Each year the Financial Times polls a group of economic analysts on what they think the next year holds in store for the UK. The New Weather Institute, a key partner of the Rapid Transition Alliance, is part of that survey published today, and they have collated their responses together. They argue that huge economic threats are balanced by equally large opportunities to solve multiple problems by investing in the economy’s low-carbon, rapid transition. Here are some of the key responses from New Weather Institute and you can read the full article here.

Photo by Andrew Simms, from the walkway at the Glasgow, 2021, COP 26 climate summit

The economy: will the UK economy outpace or lag behind other developed economies in 2022 and why?

The UK is likely to lag behind other developed economies in things that matter – such as meeting climate targets and reversing inequality (or ‘levelling-up’) – because while the government is fond of making impressive-sounding promises, it appears allergic to developing and implementing the policies needed to make them happen.

Monetary policy: to what extent will the Bank of England be in control of inflation by the end of 2022?

The Bank of England can influence but not fully control inflation.
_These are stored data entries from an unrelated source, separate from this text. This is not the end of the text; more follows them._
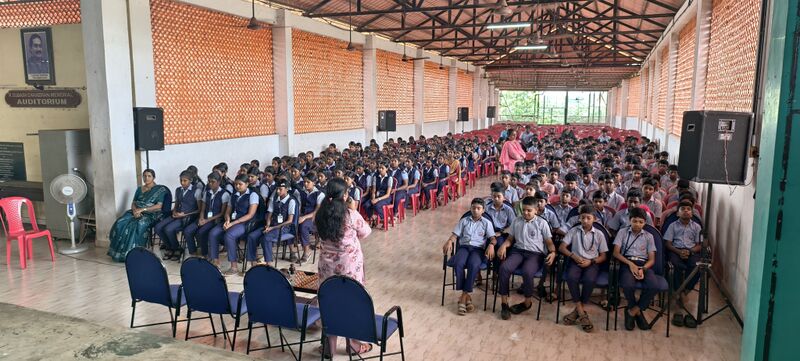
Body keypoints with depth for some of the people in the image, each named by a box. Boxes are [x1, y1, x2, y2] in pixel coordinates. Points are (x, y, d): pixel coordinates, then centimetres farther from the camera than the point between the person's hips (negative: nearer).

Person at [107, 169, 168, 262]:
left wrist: (142, 209, -16)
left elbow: (159, 206, -9)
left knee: (138, 225, -35)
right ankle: (119, 251, -20)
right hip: (137, 212, 5)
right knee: (120, 223, -23)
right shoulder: (139, 189, 19)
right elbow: (133, 203, 16)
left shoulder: (160, 189, 1)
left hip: (151, 214, -5)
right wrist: (135, 210, -8)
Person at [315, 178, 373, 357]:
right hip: (349, 265, -3)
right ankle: (352, 342, 27)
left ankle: (329, 346, 21)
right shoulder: (351, 215, -17)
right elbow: (366, 232, -2)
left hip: (328, 265, 4)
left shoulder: (320, 215, -5)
But, this matters less than it might appear for two reasons: firstly, fears of inflation are typically exaggerated and secondly, several other overdue shifts in the UK economy could guard against it and ensure that the more vulnerable in society are protected from its effects.

Living standards: to what extent will the UK look like a high wage, high productivity economy at the end of 2022 – and will people feel better or worse off than they do now?

It is unlikely that the UK will look more like a high wage, high productivity economy at the end of 2022 than it does now, but we should not assume that the pursuit of both objectives are necessarily compatible, or that they are the best, or a guaranteed way of making people ‘feel better off’.